Rédigé par Nicole Mari le Samedi 28 Mai 2016 à 00:51 | Modifié le Samedi 28 Mai 2016 - 13:13


Le test sur les OSP (Obligations de service public) pour la desserte maritime entre les ports corse et Marseille n’ayant rien donné, l’Assemblée de Corse (CTC) a adopté, vendredi, le rapport sur une Délégation de service public (DSP) provisoire pour un an, d’octobre 2016 à octobre 2017. La veille, un avenant sur le capital a été voté. A l’exception du Front de Gauche qui a déposé 12 amendements et voté contre, le projet de DSP, dans le prolongement de celui existant, agrémenté de fortes baisses de tarifs, n’a pas soulevé de vagues.


Transports maritimes : Une DSP provisoire et des baisses de tarifs conséquentes
La consultation test, lancée le 15 avril dernier par l’Exécutif, concernant la possibilité d’OSP en remplacement de la DSP sur la desserte maritime entre les ports corses et Marseille, « n’a pas été satisfaisante du point de vue du périmètre proposé, nous proposons, donc, comme le permet la loi et admet la Commission européenne en procédure d’urgence, ce contrat transitoire de DSP pour un an, à partir du 1er octobre 2016 ». C’est par ces mots que le conseiller exécutif et président de l’Office des transports (OTC), Jean-Félix Acquaviva, introduit le rapport proposant une DSP pour la période du 1er octobre 2016, - date de la fin de la DSP actuelle - , au 1er octobre 2017. La délibération du 15 avril prévoyait qu’au cas où le test sur les OSP ne serait pas probant, la CTC pourrait se réengager sur une DSP. La consultation s’achevant au 30 mai, aucun opérateur ne s’étant manifesté, l’Exécutif a pris les devants. « La seule voie possible pour la meilleure sécurité juridique, si les OSP ne sont pas permises, c’est de faire une DSP transitoire sur un an qui reprend en grande partie les prescriptions de l’ancienne DSP 2013-2024 résiliée par le tribunal administratif, mais en l’améliorant ».
 
De fortes baisses de tarifs
La première amélioration est apportée au niveau de la méthode. « Par rapport à l’ancienne DSP, nous voulons respecter les délais de mise en concurrence au niveau transparence.

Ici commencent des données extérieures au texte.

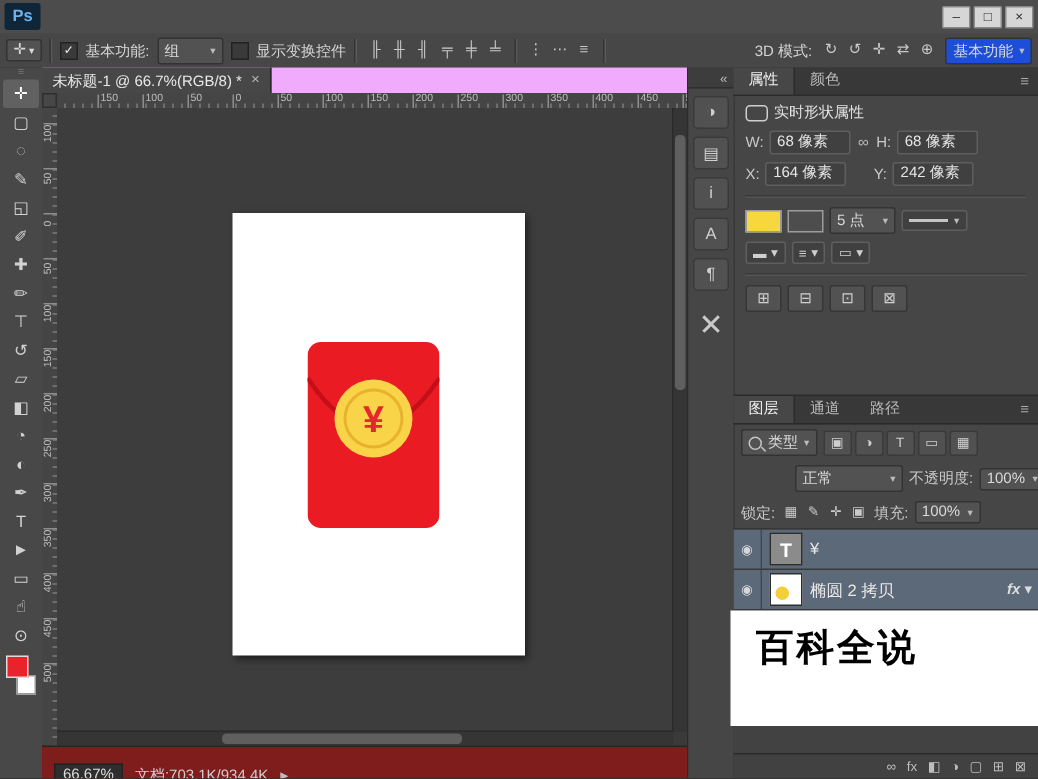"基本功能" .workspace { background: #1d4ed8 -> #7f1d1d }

C’est pour cela que nous examinons le rapport aujourd’hui », précise le président de l’OTC. La deuxième amélioration et la plus significative est au niveau tarifaire avec des baisses importantes des tarifs résident, fret et à l’export pour les entreprises qui produisent en Corse. Le tarif résident classique diminue de 15 %, le tarif cabine de 7%. Le tarif résident contraint, c’est-à-dire avec une réservation 30 jours avant pour une durée minimale de 7 jours, est 30 % moins cher que le nouveau tarif résident et concerne 30% de la capacité des navires. Le tarif matière premières à consommation dans l’île baisse de 8%. Un tarif pour les matières premières, qui sont transformées dans l’île en produits finis, passe de 45 € à 20 € le mètre linéaire, soit une chute de 54 %. Idem pour le produit fini sortant. Un tarif Export Plus de 15 € le mètre linéaire, pour les filières qui transforme des matières premières locales, par exemple la filière bois, les filières fermières, les AOC…  contre 45 € aujourd’hui, soit 64 % de baisse.
 
Un impact économique
« Cette politique tarifaire démontre notre volonté de mettre au cœur du système de continuité territoriale le principe fondamental d’atténuer les contraintes de l’insularité. Le critère, qui permet de jouer pour atténuer cette contrainte, est le tarif. Même si d’autres critères sont importants en matière de sécurité, le tarif est le seul à avoir un impact économique et social en termes de service public. Nous avons voulu faire en sorte que nos entreprises ne subissent plus de surcouts par rapport à leur volonté d’exister et de se développer », explique Jean-Félix Acquaviva. Les autres améliorations consistent en des renforcements de modalités de commission de contrôle. « Elles résultent des discussions qui ont été menées sur les avenants du contrat actuel pour arriver à la juste compensation ». Une prescription, qui avait déjà été votée sous la mandature précédente, a été reconfirmée. A la fin de chaque contrat, un bilan sera établi entre les charges et les recettes effectivement réalisées. S’il y a un écart de 1% par rapport au prévisionnel, les opérateurs devront reverser au service des transports les sommes qui ont été attribuées. « C’est très important du point de vue du contrôle à-posteriori ».
 
Plus de fréquence
D’autres éléments qualitatifs ont été introduits, comme une rotation supplémentaire en fret, le dimanche sur les lignes d’Ajaccio et de Bastia. « Nous allons négocier avec les opérateurs maritimes des horaires de débarquement à quai à 6 heures du matin parce que cela a un impact considérable sur les agglomérations et la circulation urbaine. Cet horaire évite les engorgements dus aux entrées scolaires et au travail et la pollution tout en optimisant les retombées économiques commerciales ». Le fret circulera, ainsi, 7 jours  sur 7, à raison de deux allers retour par jour sur Bastia et Ajaccio, et 3 par semaine sur Porto-vecchio, Ile Rousse et Propriano. « Notre objectif est de permettre à la continuité territoriale de servir l’économie de la Corse. Nous aurions voulu mettre d’autres critères qualitatifs, mais l’urgence ne nous a pas permis de le faire. Nous les renvoyons au débat de juin sur le mode de gestion de la compagnie maritime régionale ». Ce débat sur le mode de gestion pour la période 2017-2025 soldera les questions sur la future compagnie régionale, à savoir le retour de l’outil naval à la CTC pour fonder une SEM d’investissement.
 
Des recours en cascade
L’opposition, à l’exception du Front de gauche, adhère à la démarche d’une DSP provisoire.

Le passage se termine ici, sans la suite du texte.